Very true Dirtydog,thats pretty much what they are getting at,they think if they can draw the funds and regulate it,it will be a safer sport. silly government


----------



## monsterbrute750 (Apr 13, 2010)

I like how the guy asked if she would like them to put chopper surveilance to catch people not obeying the helmet law. That was funny.
I know here in the National Forest you are required to wear a helmet and have a sticker and spark arrester..blah,blah,blah. And that is why I do not ride the National Forest here. I choose to go to private owned land and ride. You can not force any bs laws on me there.

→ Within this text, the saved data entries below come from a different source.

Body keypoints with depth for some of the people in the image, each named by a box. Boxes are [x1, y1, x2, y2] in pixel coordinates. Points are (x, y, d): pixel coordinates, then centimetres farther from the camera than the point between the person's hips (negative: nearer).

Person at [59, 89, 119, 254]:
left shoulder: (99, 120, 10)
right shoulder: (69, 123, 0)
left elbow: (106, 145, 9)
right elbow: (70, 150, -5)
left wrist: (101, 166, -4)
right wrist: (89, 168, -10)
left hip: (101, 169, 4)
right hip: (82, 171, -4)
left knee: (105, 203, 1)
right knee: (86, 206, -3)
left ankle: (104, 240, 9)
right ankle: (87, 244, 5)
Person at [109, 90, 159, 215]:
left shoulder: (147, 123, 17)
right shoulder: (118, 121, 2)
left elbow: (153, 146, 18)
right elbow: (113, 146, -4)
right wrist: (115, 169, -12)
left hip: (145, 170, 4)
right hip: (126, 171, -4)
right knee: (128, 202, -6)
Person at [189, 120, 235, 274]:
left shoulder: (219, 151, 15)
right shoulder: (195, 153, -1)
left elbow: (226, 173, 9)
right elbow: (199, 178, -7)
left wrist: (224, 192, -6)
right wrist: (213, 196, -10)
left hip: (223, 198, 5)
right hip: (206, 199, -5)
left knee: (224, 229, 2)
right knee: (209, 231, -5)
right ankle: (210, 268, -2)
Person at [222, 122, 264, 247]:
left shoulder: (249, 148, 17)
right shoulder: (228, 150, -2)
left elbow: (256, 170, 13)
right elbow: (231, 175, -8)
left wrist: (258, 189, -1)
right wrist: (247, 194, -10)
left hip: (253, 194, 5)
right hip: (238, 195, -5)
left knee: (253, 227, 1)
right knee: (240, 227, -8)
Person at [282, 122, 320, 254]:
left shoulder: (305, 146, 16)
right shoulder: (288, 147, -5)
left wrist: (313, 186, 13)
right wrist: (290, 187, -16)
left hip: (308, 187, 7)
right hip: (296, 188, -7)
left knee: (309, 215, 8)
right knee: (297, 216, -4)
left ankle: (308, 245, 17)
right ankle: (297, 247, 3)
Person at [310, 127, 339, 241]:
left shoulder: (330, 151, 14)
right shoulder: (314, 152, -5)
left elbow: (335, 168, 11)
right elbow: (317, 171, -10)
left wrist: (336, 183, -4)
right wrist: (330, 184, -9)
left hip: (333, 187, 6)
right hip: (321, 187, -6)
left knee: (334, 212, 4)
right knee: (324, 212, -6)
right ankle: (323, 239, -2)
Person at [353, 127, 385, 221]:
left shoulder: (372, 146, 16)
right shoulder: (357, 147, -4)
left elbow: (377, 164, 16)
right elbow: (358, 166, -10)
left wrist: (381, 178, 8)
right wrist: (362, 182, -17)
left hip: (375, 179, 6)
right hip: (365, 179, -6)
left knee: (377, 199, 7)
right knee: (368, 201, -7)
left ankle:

If you try, you will have to catch me first !!!


----------



## fstang24 (Jan 9, 2010)

i tried riding national forest too strict with the laws, must were helmet which i typicall wear, but also require knee high boots, gloves, long sleeve shirt, goggles, have a state tag on the quad, proof of have taken a atv safety course, exhaust may not exceed certain deicabals and on on on on on.........


----------



## dirtydog (Nov 11, 2009)

right but still again its not your safety they care about its money. if you dont have all 15 of those items on while riding then how many fines is that? here in florida you can ride a motorcycle without a helmet if you are over 21. with flip flops and no shirt etc. but 98 dollars if you dont have a seat belt on in your tahoe with 6 air bags. its about money. they see a growing sport that is unreglated better jump on the ship is the way they see it.


----------



## monsterbrute750 (Apr 13, 2010)

The laws are the same here in Texas.
The part I really didn't like about The National Forest was all of the rules , besides registering , helmets, etc. They had a powerline running through it. It was posted no riding on this area, only use to cross to other trail. But yet "somebody" had a bunch of really cool jumps right in the middle of it. An old coworker of mine fell pray to this set up. He hit the jumps a couple of times on his dirtbike, only to return to the parking lot and find a Park Ranger waiting for him. After showing my friend the video of him riding on the posted "no riding" area, my friend received a hefty fine.


----------



## dirtydog (Nov 11, 2009)

that should be entrapment man


----------